The Rising Nepal, an online publication, details the urgent need of international demolition contractors in Nepal. High rise buildings damaged by the recent earthquakes pose a dangerous risk to adjacent structures and their inhabitants and the people of Nepal needs the expertise of experienced demolition contractors. The full text of the article can be viewed below.
KATHMANDU, MAY 29 - While the government and general public are perplexed about pulling down the high-rises damaged by the tremors in the Kathmandu Valley, a team of international experts has suggested inviting demolition contractors from other parts of the world.

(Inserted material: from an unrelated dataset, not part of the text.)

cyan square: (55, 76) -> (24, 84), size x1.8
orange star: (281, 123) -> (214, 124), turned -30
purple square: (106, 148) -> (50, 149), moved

Speaking at an interaction programme here today, professors and engineers from the United States, Australia and New Zealand underscored the need to demolish the derelict high-rises as they posed threat to occupants in adjoining houses.
The engineers were presenting their opinions and suggestions after visiting Kathmandu, Sindhupalchowk and Bhaktapur and assessing about 800 houses and cultural monuments damaged by the earthquakes. The visit was coordinated by the Global Fairness Initiative Nepal and other organizations.
"Nepal urgently needs the support of demolition contractors. There are professional companies having expertise in such operations. Hence, I suggest Nepal government to invite those contractors," said Jason Ingham, professor of Civil, Environmental and Mine Engineering at the University of Auckland, New Zealand.
Ingham, who has expertise in structural engineering, however, suggested engaging such contractors with the local engineers.
"It is not happening only in Nepal. There is a lot of learning from other countries," said Ingham who has worked in the reconstruction and planning after the Canterbury earthquake in 2011 in New Zealand.
The government is seeking international assistance in demolishing the high-rises since it lacks the tools and equipment required to pull down the houses taller than four storeys.
Sonny Fite, Structural Engineering Manager at Target Corporation, USA suggested that the houses that sustained the jolts also needed to be evaluated since they might have been weakened internally.
"The damage assessment must be done by the structural engineers and they should communicate the finding to the house owner immediately," he said.
The experts also suggested not to demolish any building without detailed engineering.
The April 25 earthquake and powerful aftershocks completely damaged 500,000 buildings while more than 270,000 buildings were partially damaged.
According to the Ministry of Home Affairs, thousands of partially damaged houses in the Kathmandu valley needed to be demolished while the derelict buildings that pose threat to the people and houses nearby must be pulled down immediately.
Up to 30 storey buildings in the Valley
The engineers and experts said that 25 to 30 storey buildings can be constructed in the Kathmandu Valley.
However, they should be properly engineered, well conceived and reinforced, they said.
"The devastating earthquake and aftershocks have damaged the walls of the apartment buildings in the valley, their structure is fine. Therefore we suggest making a reinforced concrete wall at the centre of the building," said Art Schultz, an engineer from the US.
The engineers suggested not erecting buildings taller than two storeys if it doesn't use concrete structure.
"Don't vie for taller structure for non-engineered house, instead make short building and use bamboo and other light materials," opined Michael Griffiths, professor of Civil, Environment and Mining at the University of Adelaide, Australia.
The experts also said that the government's jurisdiction ability must be enhanced and there must be somebody to be held accountable.